L’homme à l’affût est une nouvelle splendide d’un mélomane passionné et d’un grand amateur de jazz. Son genre exige une relative brièveté, son argument est de toute évidence assez simple et sa langue tout à fait accessible. Malgré tout, la musique y est plus qu’un prétexte. En nous plongeant dans un labyrinthe de descriptions et de dialogues, le texte peut presque instantanément faire vaciller nos certitudes les plus fermes à propos de ce que certains nomment comme par réflexe « la réalité ». Si Julio Cortázar transcrit dans ce texte sa passion pour le jazz, il réussit surtout à saisir les terreurs de l’âme humaine et à questionner finement les angoisses irréfrénables et les ambitions les plus prosaïques de notre condition. Malgré tous ses défauts, Bruno, le narrateur, guide le lecteur au milieu d’un fantastique subtil, susceptible de porter un regard nouveau sur les limites et nos conceptions conformistes du « réel ».

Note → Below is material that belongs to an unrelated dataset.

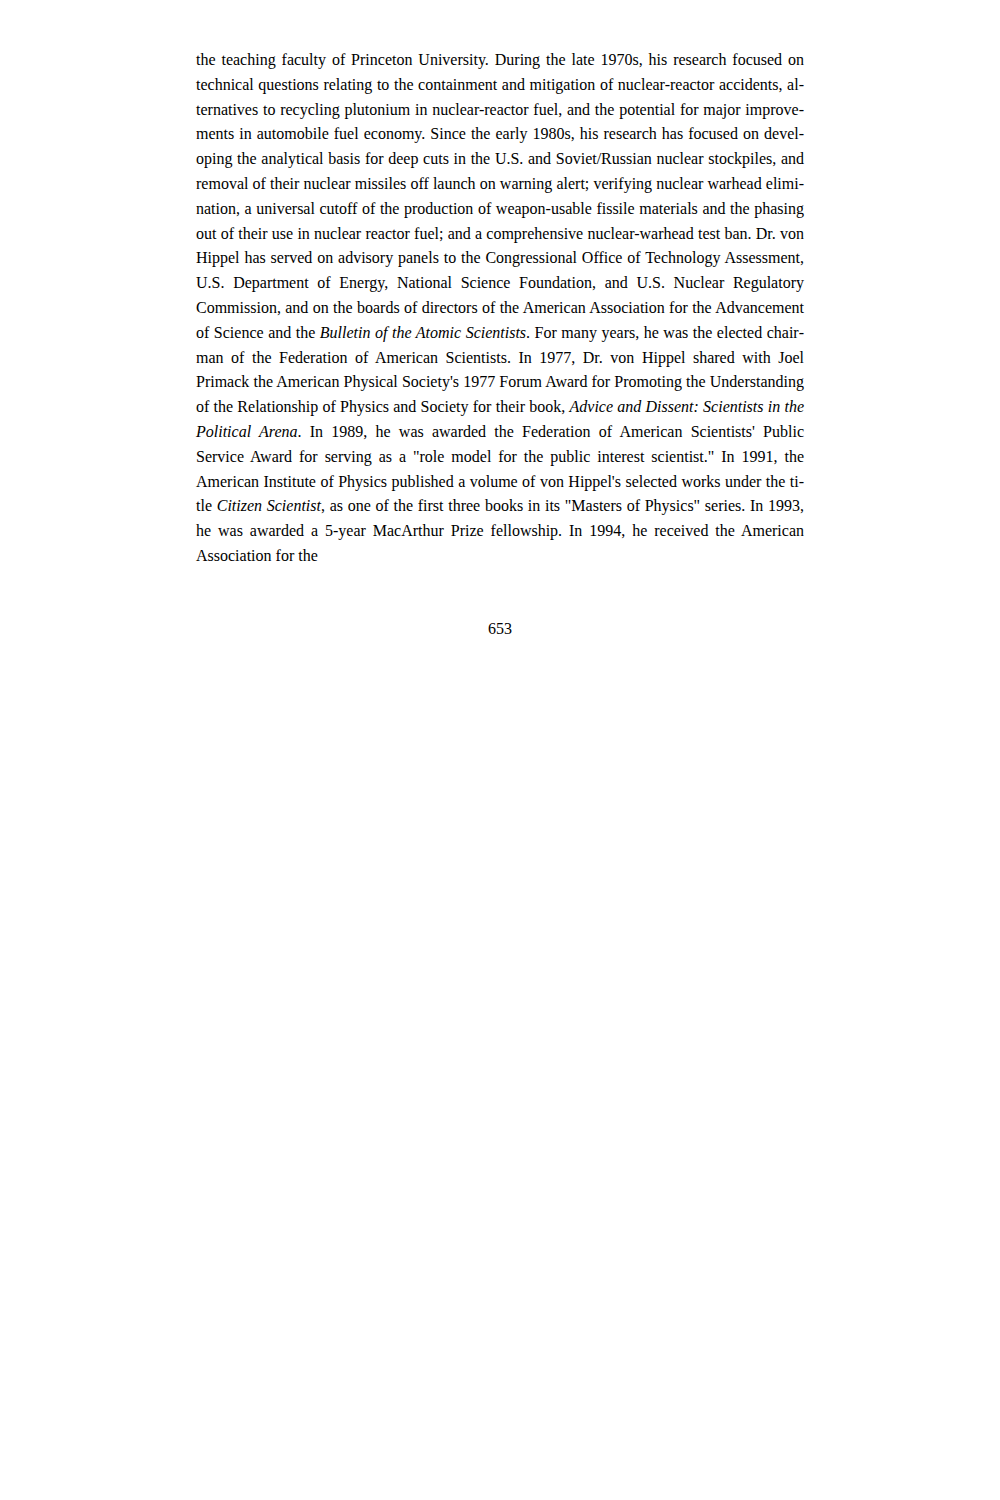the teaching faculty of Princeton University. During the late 1970s, his research focused on technical questions relating to the containment and mitigation of nuclear-reactor accidents, alternatives to recycling plutonium in nuclear-reactor fuel, and the potential for major improvements in automobile fuel economy. Since the early 1980s, his research has focused on developing the analytical basis for deep cuts in the U.S. and Soviet/Russian nuclear stockpiles, and removal of their nuclear missiles off launch on warning alert; verifying nuclear warhead elimination, a universal cutoff of the production of weapon-usable fissile materials and the phasing out of their use in nuclear reactor fuel; and a comprehensive nuclear-warhead test ban. Dr. von Hippel has served on advisory panels to the Congressional Office of Technology Assessment, U.S. Department of Energy, National Science Foundation, and U.S. Nuclear Regulatory Commission, and on the boards of directors of the American Association for the Advancement of Science and the Bulletin of the Atomic Scientists. For many years, he was the elected chairman of the Federation of American Scientists. In 1977, Dr. von Hippel shared with Joel Primack the American Physical Society's 1977 Forum Award for Promoting the Understanding of the Relationship of Physics and Society for their book, Advice and Dissent: Scientists in the Political Arena. In 1989, he was awarded the Federation of American Scientists' Public Service Award for serving as a "role model for the public interest scientist." In 1991, the American Institute of Physics published a volume of von Hippel's selected works under the title Citizen Scientist, as one of the first three books in its "Masters of Physics" series. In 1993, he was awarded a 5-year MacArthur Prize fellowship. In 1994, he received the American Association for the
653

La musique, tout comme Johnny, reste un mystère vivant, un univers que même les initiés ne peuvent comprendre entièrement. Grâce à sa musique et à ses visions d’un autre monde – d’aucuns diraient sans doute de l’autre monde –, Johnny s’est enfoncé dans les profondeurs d’une réalité où la perception de l’espace-temps est différente et originale. Dès lors, L’homme à l’affût pourrait peut-être résumer à elle seule les grandes caractéristiques de l’écriture de Julio Cortázar : l’intervention du « surréel » comme soutien de la réalité, le rêve comme élément à part entière du « réel », le quotidien comme aliénateur d’une réalité ouverte à d’autres horizons, les obsessions de l’autre et du double. En somme, L’homme à l’affût est une des références nécessaires, l’un des titres les plus emblématiques de l’œuvre d’un des plus grands de la littérature latino-américaine : une lecture essentielle… À moins qu’il ne s’agisse enfin, pour d’autres qui n’auraient encore jamais lu Cortázar, de la possibilité de découvrir magnifiquement le géant argentin ! Réédité le 11 juillet 2024 mai dans la collection Folio 3 €, L’homme à l’affût de Julio Cortázar est disponible en librairie aux éditions Gallimard.

L’homme à l’affût / El Perseguidor de Julio Cortázar, traduit de l’espagnol (Argentine) par Laure Bataillon, Éditions Gallimard, 96 p., 2024.